NIHR Policy Research Unit in Behavioural Science, Newcastle University, Newcastle upon Tyne, UK.
School of Psychology, University of Leeds, Leeds, UK.
BMJ Open. 2024 Mar 7;14(3):e067252. doi: 10.1136/bmjopen-2022-067252.
To examine the effectiveness of shared medical appointments (SMAs) compared with one-to-one appointments in primary care for improving health outcomes and reducing demand on healthcare services by people with one or more long-term conditions (LTCs).
A systematic review of the published literature.
Six databases, including MEDLINE and Web of Science, were searched 2013-2023. Relevant pre-2013 trials identified by forward and backward citation searches of the included trials were included.
Randomised controlled trials of SMAs delivered in a primary care setting involving adults over 18 years with one or more LTCs. Studies were excluded if the SMA did not include one-to-one patient-clinician time. All countries were eligible for inclusion.
Data were extracted and outcomes narratively synthesised, meta-analysis was undertaken where possible.
Twenty-nine unique trials were included. SMA models varied in terms of components, mode of delivery and target population. Most trials recruited patients with a single LTC, most commonly diabetes (n=16). There was substantial heterogeneity in outcome measures. Meta-analysis showed that participants in SMA groups had lower diastolic blood pressure than those in usual care (d=-0.086, 95% CI=-0.16 to -0.02, n=10) (p=0.014).

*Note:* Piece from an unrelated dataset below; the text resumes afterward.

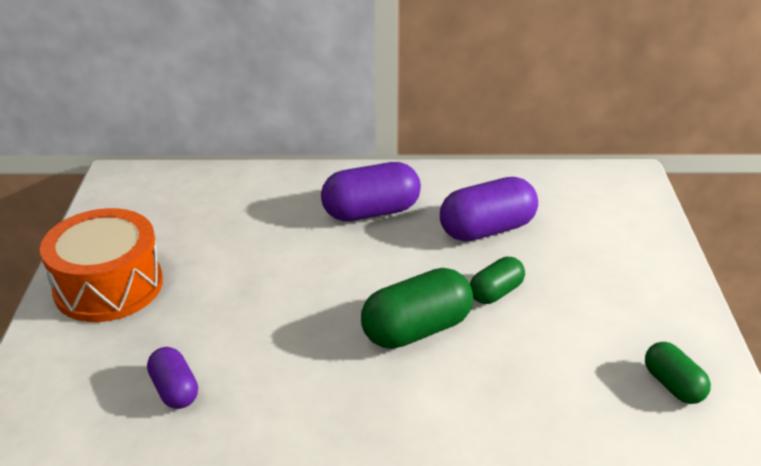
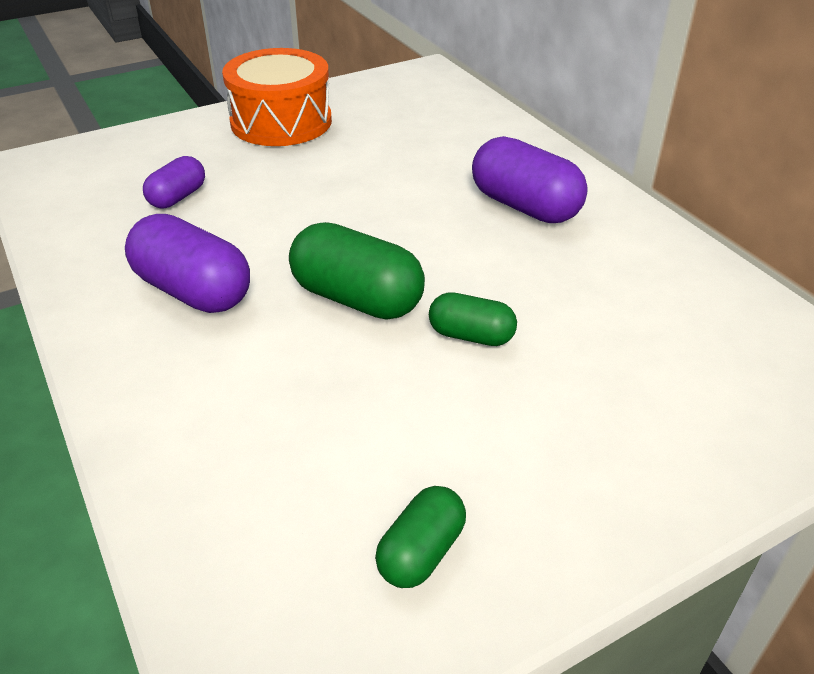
camera: 60 degrees right, 5 degrees up
(487, 230) = (584, 293): purple capsule -> purple capsule (193, 291)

No statistically significant differences were found across other outcomes. Compared with usual care, SMAs had no significant effect on healthcare service use. For example, no difference between SMAs and usual care was found for admissions to emergency departments at follow-up (d=-0.094, 95% CI=-0.27 to 0.08, n=6, p=0.289).
There was a little difference in the effectiveness of SMAs compared with usual care in terms of health outcomes or healthcare service use in the short-term (range 12 weeks to 24 months). To strengthen the evidence base, future studies should include a wider array of LTCs, standardised outcome measures and more details on SMA components to help inform economic evaluation.
CRD42020173084.
探讨在初级保健中,与一对一预约相比,共病患者的共享医疗预约(SMA)对改善健康结果和减少医疗服务需求的有效性。
对已发表文献的系统评价。
2013 年至 2023 年,共检索了 6 个数据库,包括 MEDLINE 和 Web of Science。纳入试验的前瞻性和回溯性引文搜索中确定了相关的预 2013 年试验。
在初级保健环境中进行的 SMA 随机对照试验,涉及 18 岁以上患有一种或多种慢性病(LTCs)的成年人。如果 SMA 不包括一对一的医患时间,则排除该试验。所有国家均符合纳入标准。
提取数据并进行结果叙述性综合,在可能的情况下进行荟萃分析。
共纳入 29 项独特的试验。SMA 模型在组成部分、传递方式和目标人群方面存在差异。大多数试验招募了患有单一 LTC 的患者,最常见的是糖尿病(n=16)。结局测量指标存在很大的异质性。荟萃分析显示,SMA 组患者的舒张压低于常规护理组(d=-0.086,95%CI=-0.16 至-0.02,n=10)(p=0.014)。其他结局没有发现统计学意义上的差异。与常规护理相比,SMA 对医疗服务的使用没有显著影响。例如,在随访时,SMA 与常规护理之间在急诊科入院方面没有差异(d=-0.094,95%CI=-0.27 至 0.08,n=6,p=0.289)。
在短期(12 周至 24 个月)内,与常规护理相比,SMA 在健康结果或医疗服务使用方面的效果差异不大。为了加强证据基础,未来的研究应包括更广泛的 LTCs、标准化的结局测量指标以及更详细的 SMA 组成部分,以帮助进行经济评估。
PROSPERO 注册号:CRD42020173084。